MG-WFBP: Merging Gradients Wisely for Efficient Communication in Distributed Deep Learning

TL;DR

This paper introduces MG-WFBP, an optimized gradient merging method for distributed deep learning that reduces communication overhead and improves scalability, validated through extensive experiments on multiple GPU clusters.

Contribution

The paper proposes a novel gradient merging algorithm, MG-WFBP, that optimally combines short communication tasks to enhance distributed training efficiency.

Findings

MG-WFBP outperforms existing methods in scalability.

It effectively reduces communication time in distributed training.

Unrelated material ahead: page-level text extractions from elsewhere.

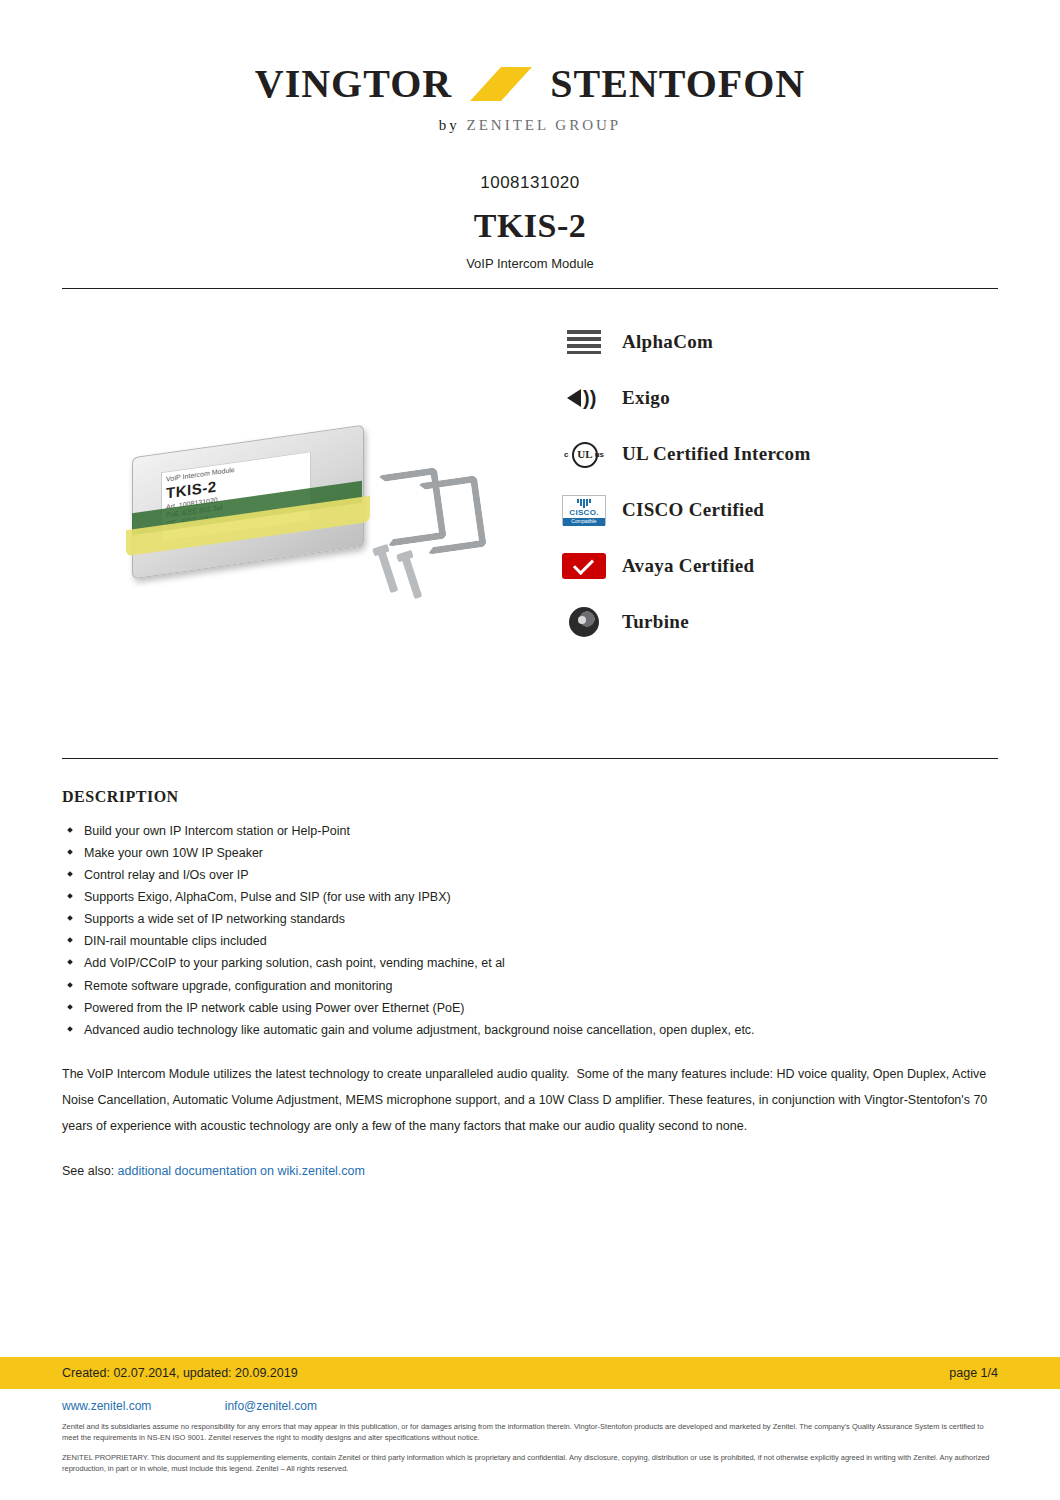VINGTOR STENTOFON
by ZENITEL GROUP
1008131020
TKIS-2
VoIP Intercom Module
VoIP Intercom Module
TKIS-2
Art. 1008131020
PoE IEEE 802.3af
CE FCC UL
AlphaCom
Exigo
c UL us UL Certified Intercom
CISCO.
Compatible
CISCO Certified
Avaya Certified
Turbine
DESCRIPTION
Build your own IP Intercom station or Help-Point
Make your own 10W IP Speaker
Control relay and I/Os over IP
Supports Exigo, AlphaCom, Pulse and SIP (for use with any IPBX)
Supports a wide set of IP networking standards
DIN-rail mountable clips included
Add VoIP/CCoIP to your parking solution, cash point, vending machine, et al
Remote software upgrade, configuration and monitoring
Powered from the IP network cable using Power over Ethernet (PoE)
Advanced audio technology like automatic gain and volume adjustment, background noise cancellation, open duplex, etc.
The VoIP Intercom Module utilizes the latest technology to create unparalleled audio quality. Some of the many features include: HD voice quality, Open Duplex, Active Noise Cancellation, Automatic Volume Adjustment, MEMS microphone support, and a 10W Class D amplifier. These features, in conjunction with Vingtor-Stentofon's 70 years of experience with acoustic technology are only a few of the many factors that make our audio quality second to none.
See also: additional documentation on wiki.zenitel.com
Created: 02.07.2014, updated: 20.09.2019 page 1/4
www.zenitel.com info@zenitel.com
Zenitel and its subsidiaries assume no responsibility for any errors that may appear in this publication, or for damages arising from the information therein. Vingtor-Stentofon products are developed and marketed by Zenitel. The company's Quality Assurance System is certified to meet the requirements in NS-EN ISO 9001. Zenitel reserves the right to modify designs and alter specifications without notice.
ZENITEL PROPRIETARY. This document and its supplementing elements, contain Zenitel or third party information which is proprietary and confidential. Any disclosure, copying, distribution or use is prohibited, if not otherwise explicitly agreed in writing with Zenitel. Any authorized reproduction, in part or in whole, must include this legend. Zenitel – All rights reserved.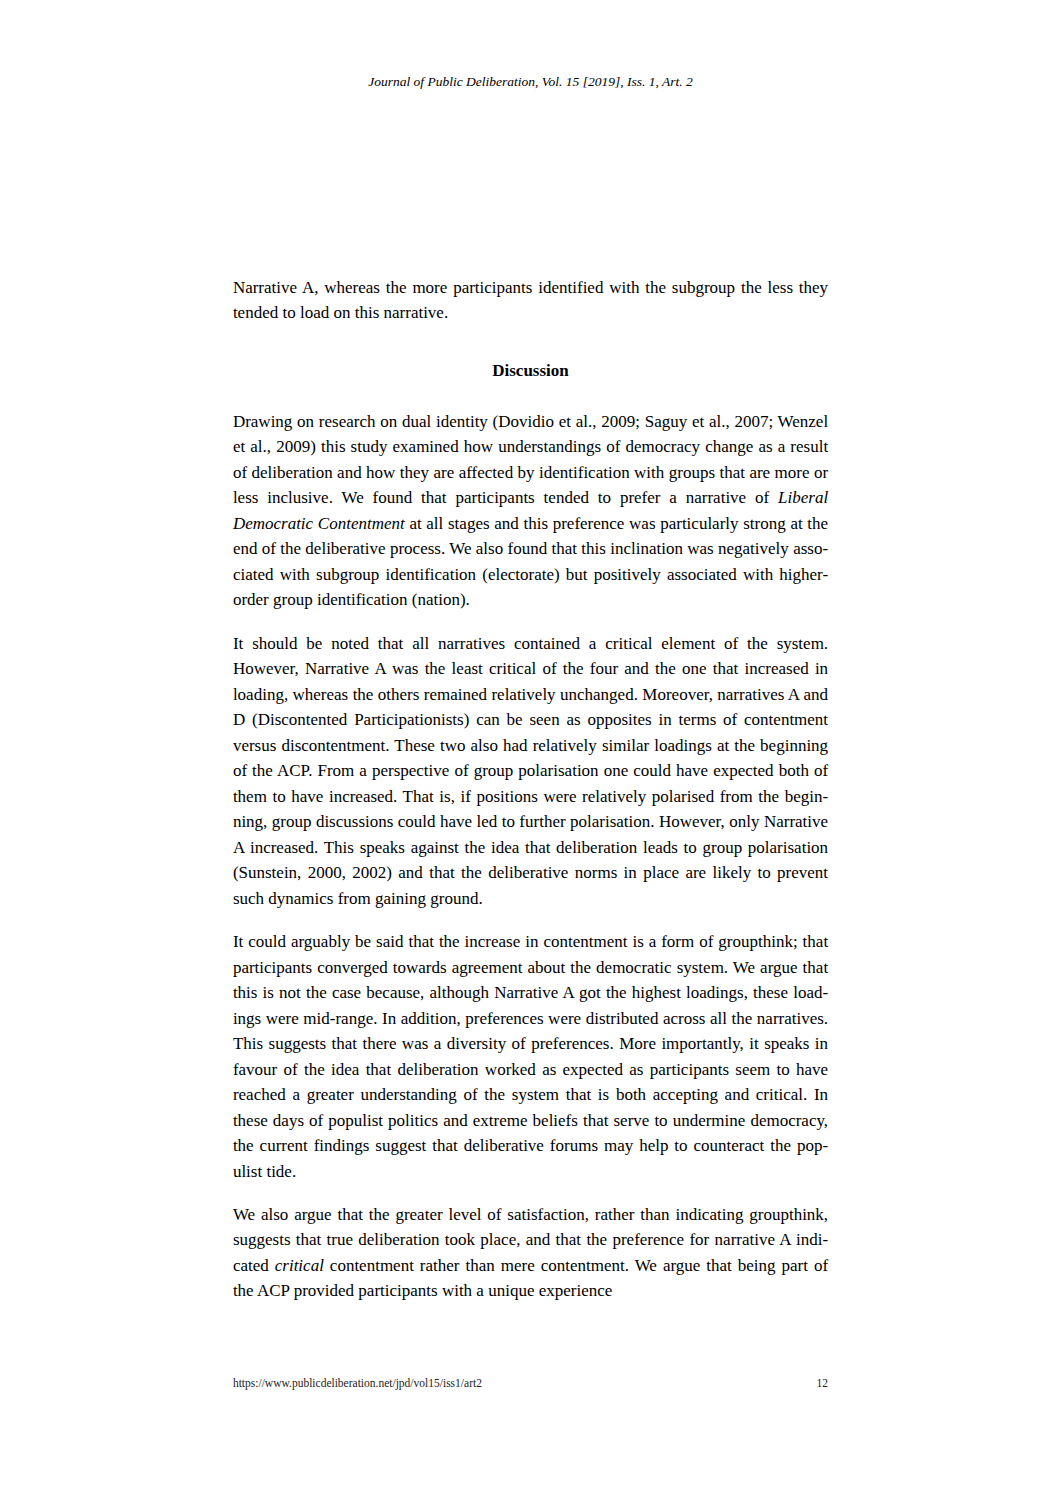Journal of Public Deliberation, Vol. 15 [2019], Iss. 1, Art. 2
Narrative A, whereas the more participants identified with the subgroup the less they tended to load on this narrative.
Discussion
Drawing on research on dual identity (Dovidio et al., 2009; Saguy et al., 2007; Wenzel et al., 2009) this study examined how understandings of democracy change as a result of deliberation and how they are affected by identification with groups that are more or less inclusive. We found that participants tended to prefer a narrative of Liberal Democratic Contentment at all stages and this preference was particularly strong at the end of the deliberative process. We also found that this inclination was negatively associated with subgroup identification (electorate) but positively associated with higher-order group identification (nation).
It should be noted that all narratives contained a critical element of the system. However, Narrative A was the least critical of the four and the one that increased in loading, whereas the others remained relatively unchanged. Moreover, narratives A and D (Discontented Participationists) can be seen as opposites in terms of contentment versus discontentment. These two also had relatively similar loadings at the beginning of the ACP. From a perspective of group polarisation one could have expected both of them to have increased. That is, if positions were relatively polarised from the beginning, group discussions could have led to further polarisation. However, only Narrative A increased. This speaks against the idea that deliberation leads to group polarisation (Sunstein, 2000, 2002) and that the deliberative norms in place are likely to prevent such dynamics from gaining ground.
It could arguably be said that the increase in contentment is a form of groupthink; that participants converged towards agreement about the democratic system. We argue that this is not the case because, although Narrative A got the highest loadings, these loadings were mid-range. In addition, preferences were distributed across all the narratives. This suggests that there was a diversity of preferences. More importantly, it speaks in favour of the idea that deliberation worked as expected as participants seem to have reached a greater understanding of the system that is both accepting and critical. In these days of populist politics and extreme beliefs that serve to undermine democracy, the current findings suggest that deliberative forums may help to counteract the populist tide.
We also argue that the greater level of satisfaction, rather than indicating groupthink, suggests that true deliberation took place, and that the preference for narrative A indicated critical contentment rather than mere contentment. We argue that being part of the ACP provided participants with a unique experience
https://www.publicdeliberation.net/jpd/vol15/iss1/art2 12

Experimental results confirm improved training speed and scalability.

Abstract

Distributed synchronous stochastic gradient descent has been widely used to train deep neural networks (DNNs) on computer clusters. With the increase of computational power, network communications generally limit the system scalability. Wait-free backpropagation (WFBP) is a popular solution to overlap communications with computations during the training process. In this paper, we observe that many DNNs have a large number of layers with only a small amount of data to be communicated at each layer in distributed training, which could make WFBP inefficient. Based on the fact that merging some short communication tasks into a single one can reduce the overall communication time, we formulate an optimization problem to minimize the training time in pipelining communications and computations. We derive an optimal solution that can be solved efficiently without affecting the training performance. We then apply the solution to propose a distributed training algorithm named merged-gradient WFBP (MG-WFBP) and implement it in two platforms Caffe and PyTorch. Extensive experiments in three GPU clusters are conducted to verify the effectiveness of MG-WFBP. We further exploit trace-based simulations of 4 to 2048 GPUs to explore the potential scaling efficiency of MG-WFBP. Experimental results show that MG-WFBP achieves much better scaling performance than existing methods.